Repeat all of the records exactly, leaving out the pictures.
-- Record set follows --
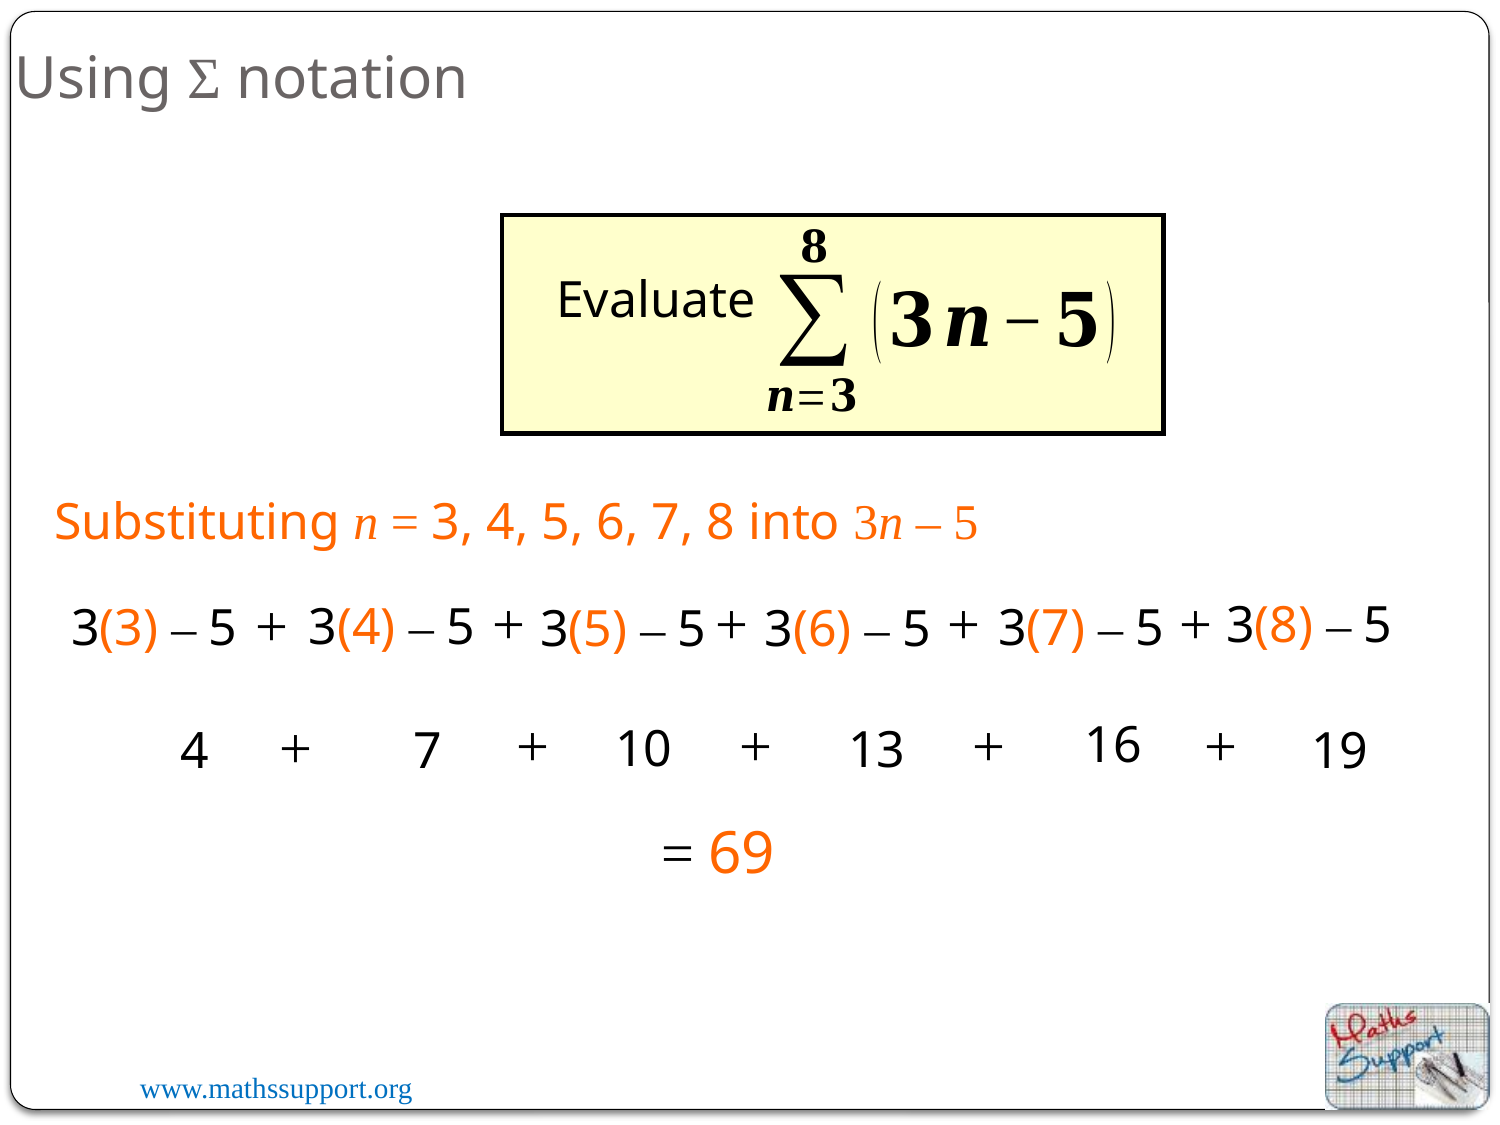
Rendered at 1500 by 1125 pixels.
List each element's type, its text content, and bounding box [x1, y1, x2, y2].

text_box + [932, 578, 996, 664]
text_box 4 [165, 711, 237, 786]
text_box 3(3) – 5 [56, 588, 240, 663]
text_box + [240, 580, 304, 666]
text_box [1328, 1007, 1492, 1109]
text_box + [501, 700, 565, 786]
text_box + [1189, 700, 1252, 786]
text_box 19 [1296, 711, 1383, 786]
text_box [130, 1074, 414, 1109]
text_box 7 [399, 711, 471, 787]
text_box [501, 214, 1164, 435]
text_box 10 [600, 709, 687, 784]
text_box 3(6) – 5 [763, 588, 932, 664]
text_box + [265, 702, 328, 788]
text_box + [1165, 578, 1228, 664]
text_box + [477, 578, 540, 664]
text_box 16 [1069, 704, 1157, 780]
text_box 3(7) – 5 [996, 588, 1165, 664]
text_box + [957, 700, 1020, 786]
text_box Substituting n = 3, 4, 5, 6, 7, 8 into 3n – 5 [39, 482, 1072, 557]
picture [1325, 1003, 1490, 1110]
text_box + [724, 700, 788, 786]
text_box = 69 [646, 807, 791, 893]
text_box 3(8) – 5 [1228, 584, 1421, 660]
title Using Σ notation [0, 0, 1350, 126]
text_box 3(4) – 5 [304, 587, 477, 663]
text_box 3(5) – 5 [540, 588, 700, 664]
text_box + [700, 578, 763, 664]
text_box 13 [833, 710, 928, 785]
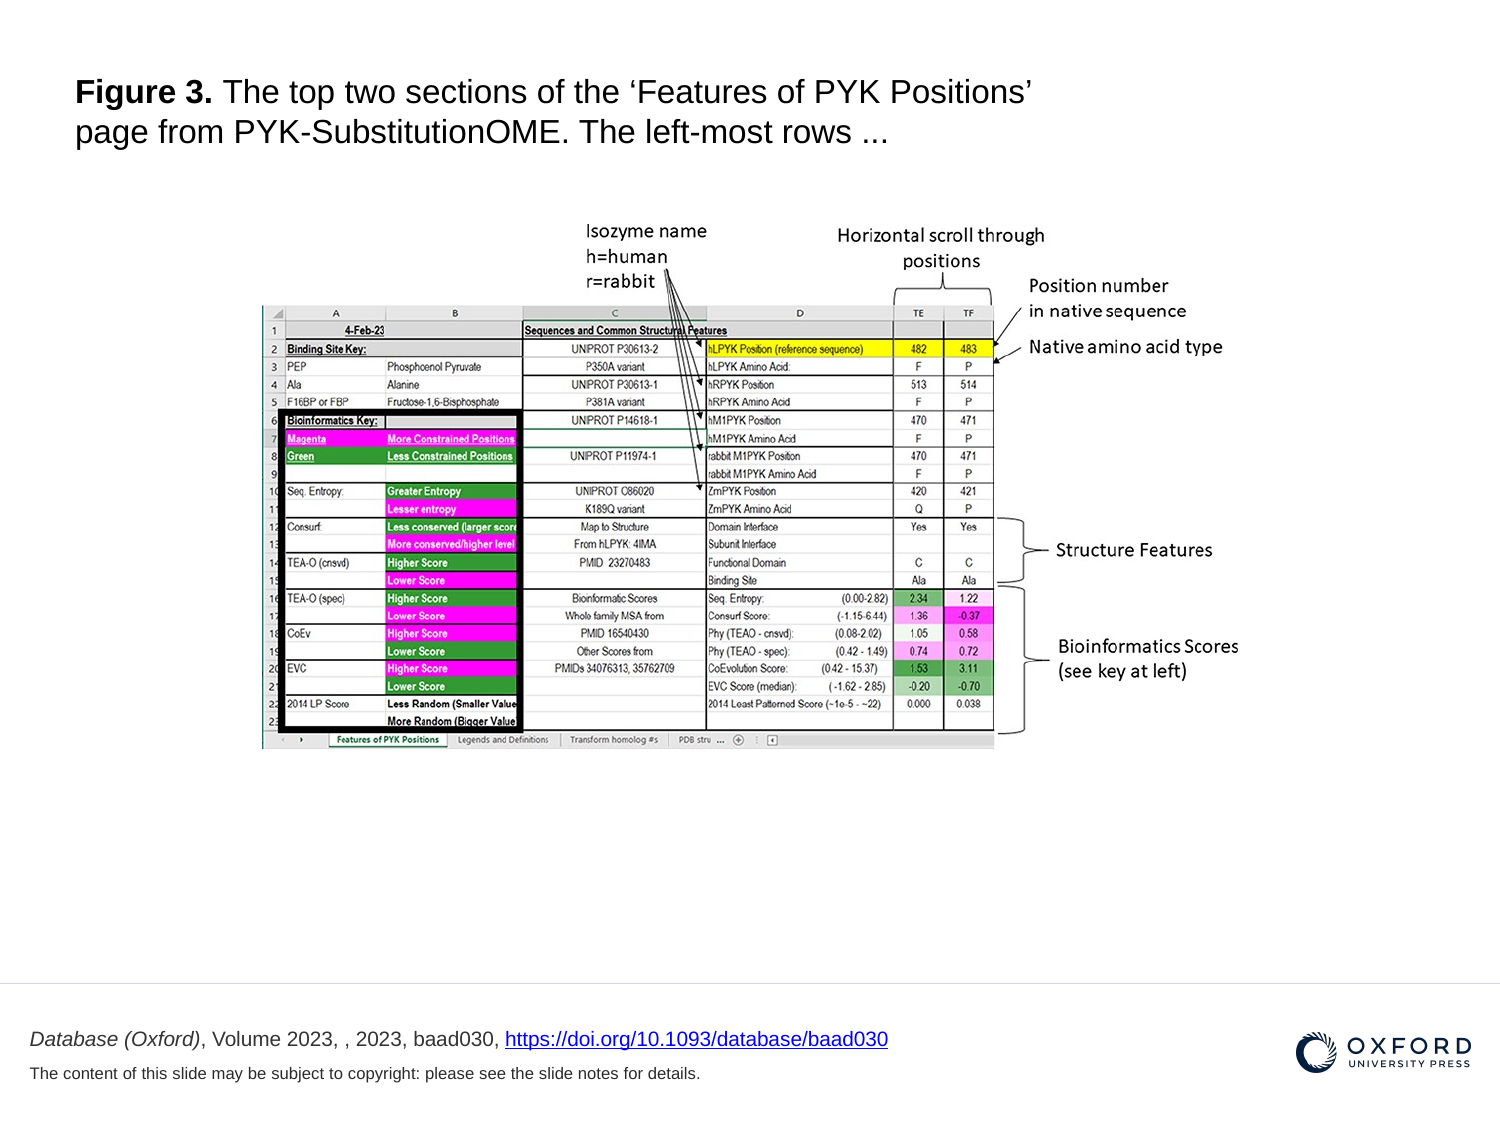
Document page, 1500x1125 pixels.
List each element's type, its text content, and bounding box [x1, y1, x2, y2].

title Figure 3. The top two sections of the ‘Features of PYK Positions’ page from PYK-SubstitutionOME. The left-most rows ... [75, 69, 1078, 171]
footer Database (Oxford), Volume 2023, , 2023, baad030, https://doi.org/10.1093/database/baad030 The content of this slide may be subject to copyright: please see the slide notes for details. [0, 983, 1260, 1125]
picture [1296, 1032, 1471, 1073]
picture [262, 224, 1238, 749]
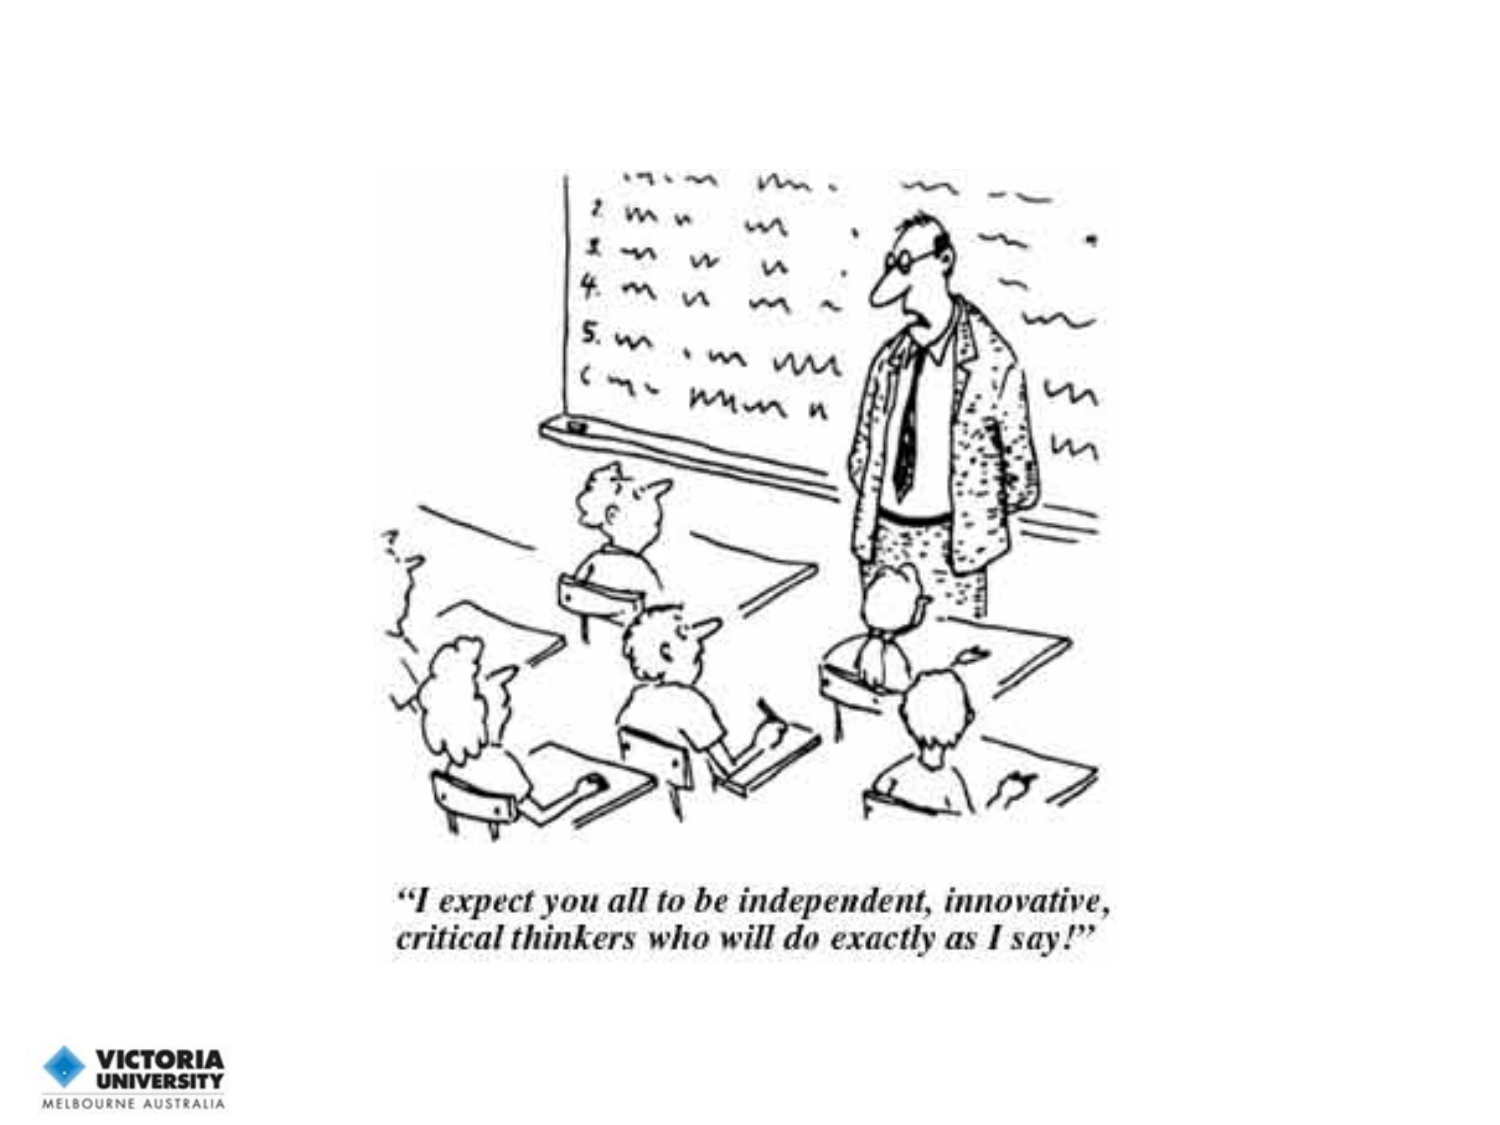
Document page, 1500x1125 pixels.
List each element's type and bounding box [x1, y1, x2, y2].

picture [373, 169, 1117, 965]
picture [0, 1037, 254, 1125]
-- Record set concluded --
→ Written solution:
Rendered at 1500 by 1125 pixels.
List each element's type, its text content, and bounding box [x1, y1, x2, y2].

text_box + [932, 578, 996, 664]
text_box 4 [165, 711, 237, 786]
text_box 3(3) – 5 [56, 588, 240, 663]
text_box + [240, 580, 304, 666]
text_box [1328, 1007, 1492, 1109]
text_box + [501, 700, 565, 786]
text_box + [1189, 700, 1252, 786]
text_box 19 [1296, 711, 1383, 786]
text_box [130, 1074, 414, 1109]
text_box 7 [399, 711, 471, 787]
text_box [501, 214, 1164, 435]
text_box 10 [600, 709, 687, 784]
text_box 3(6) – 5 [763, 588, 932, 664]
text_box + [265, 702, 328, 788]
text_box + [1165, 578, 1228, 664]
text_box + [477, 578, 540, 664]
text_box 16 [1069, 704, 1157, 780]
text_box 3(7) – 5 [996, 588, 1165, 664]
text_box + [957, 700, 1020, 786]
text_box Substituting n = 3, 4, 5, 6, 7, 8 into 3n – 5 [39, 482, 1072, 557]
picture [1325, 1003, 1490, 1110]
text_box + [724, 700, 788, 786]
text_box = 69 [646, 807, 791, 893]
text_box 3(8) – 5 [1228, 584, 1421, 660]
title Using Σ notation [0, 0, 1350, 126]
text_box 3(4) – 5 [304, 587, 477, 663]
text_box 3(5) – 5 [540, 588, 700, 664]
text_box + [700, 578, 763, 664]
text_box 13 [833, 710, 928, 785]
Document page, 1500x1125 pixels.
List each element's type, its text content, and bounding box [x1, y1, x2, y2].

title Figure 3. The top two sections of the ‘Features of PYK Positions’ page from PYK-SubstitutionOME. The left-most rows ... [75, 69, 1078, 171]
footer Database (Oxford), Volume 2023, , 2023, baad030, https://doi.org/10.1093/database/baad030 The content of this slide may be subject to copyright: please see the slide notes for details. [0, 983, 1260, 1125]
picture [1296, 1032, 1471, 1073]
picture [262, 224, 1238, 749]
Document page, 1500x1125 pixels.
List each element's type and bounding box [x1, y1, x2, y2].

picture [373, 169, 1117, 965]
picture [0, 1037, 254, 1125]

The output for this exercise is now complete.